I was beyond sceptical when I thought about having hypnotherapy. I thought it was a load of rubbish but my friend who had seen Charlotte told me to give it a go. I had had CBT and counselling through my doctor but it made me feel worse and I didn’t get any better.
I was up to my eyeballs in medication with no sign of ever coming off anything or ever feeling well. I was expecting some doctor type person on the end of the phone to speak to me in a way that made me feel stupid but I got Charlotte, this lovely, friendly, warm and caring person who spoke to me like I was a normal person.
I’d been suffering from horrible depression, panic attacks every day and general anxious feelings stopping me living a normal life, working and having normal relationships.
I was so nervous for my first appointment I was shaking and in fact, I couldn’t even get out of the car. Charlotte was looking out of the window for me knowing I wasn’t in a good place. She knew I was having a panic attack so came and got me. Charlotte helped me stop the panic attack almost immediately in the car. She took me into her lovely therapy room and we chatted about all of my issues.
I never once felt like she was judging me, I felt I was talking to someone who had known me for years and knew everything but mostly how to help me. I was desperate at this point as no other treatment helped before. As strange as this sounds,
I actually really enjoyed the treatment and looked forward to the appointments. I came out of every appointment with something new and unlike my counselling and CBT when I left and felt awful and sad, I somehow felt better each time.

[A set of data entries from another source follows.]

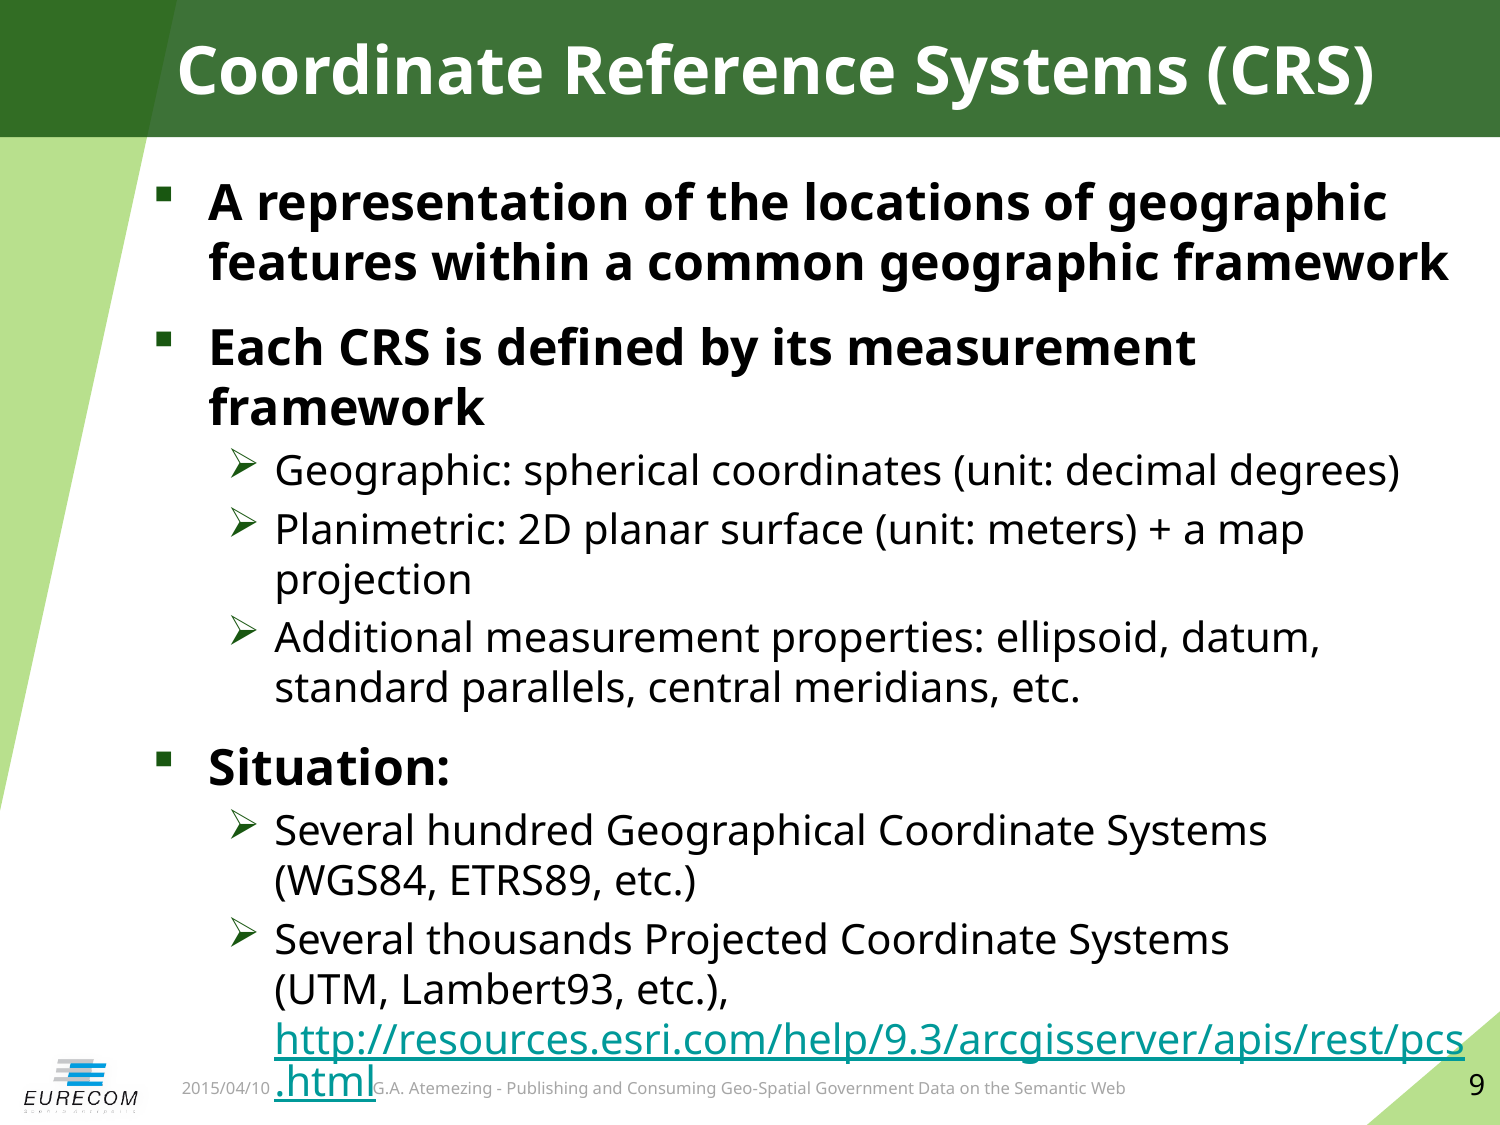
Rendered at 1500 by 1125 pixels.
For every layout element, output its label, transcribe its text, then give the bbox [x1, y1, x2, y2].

text_box [0, 138, 147, 811]
slide_number 9 [1382, 1058, 1500, 1125]
title Coordinate Reference Systems (CRS) [0, 0, 1500, 138]
footer G.A. Atemezing - Publishing and Consuming Geo-Spatial Government Data on the Semantic Web [0, 1070, 1382, 1125]
text_box 2015/04/10 [167, 1070, 345, 1103]
picture [23, 1057, 138, 1116]
text_box [1445, 1011, 1500, 1058]
list A representation of the locations of geographic features within a common geographic framework Each CRS is defined by its measurement framework Geographic: spherical coordinates (unit: decimal degrees) Planimetric: 2D planar surface (unit: meters) + a map projection Additional measurement properties: ellipsoid, datum, standard parallels, central meridians, etc. Situation: Several hundred Geographical Coordinate Systems (WGS84, ETRS89, etc.) Several thousands Projected Coordinate Systems (UTM, Lambert93, etc.), http://resources.esri.com/help/9.3/arcgisserver/apis/rest/pcs.html [137, 163, 1485, 1003]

Charlotte gave me things to do, goals to meet which were all in reach and all really enjoyable. I actually miss my appointments and Charlotte, she is such a lovely person with a great outlook on life. I think the fact that she knows what it feels like to feel unwell helped her relate to me.
She is amazing at explaining what happens and what to expect over the next few weeks into recovery, she also brought me back up when I was having a wobble and made sure I stuck to what she had told me.
My treatment took me longer than what I had expected but it was still only 10 sessions but it was either stick with it or continue with my mental illness for the rest of my life. Now I am well, I am medication free, I have a life, my life. I look back and can’t believe that was me and how I felt. I now have a job, my relationship was saved and I can genuinely say I am happy. I can’t believe hypnotherapy isn’t available on the NHS, surely this type of treatment would help others too?
Charlotte, thank you from the bottom of my heart, I feel you have saved my life. You’ve helped me to see who I am and who I can be and how I can grow as a person without depression and without all of the fear.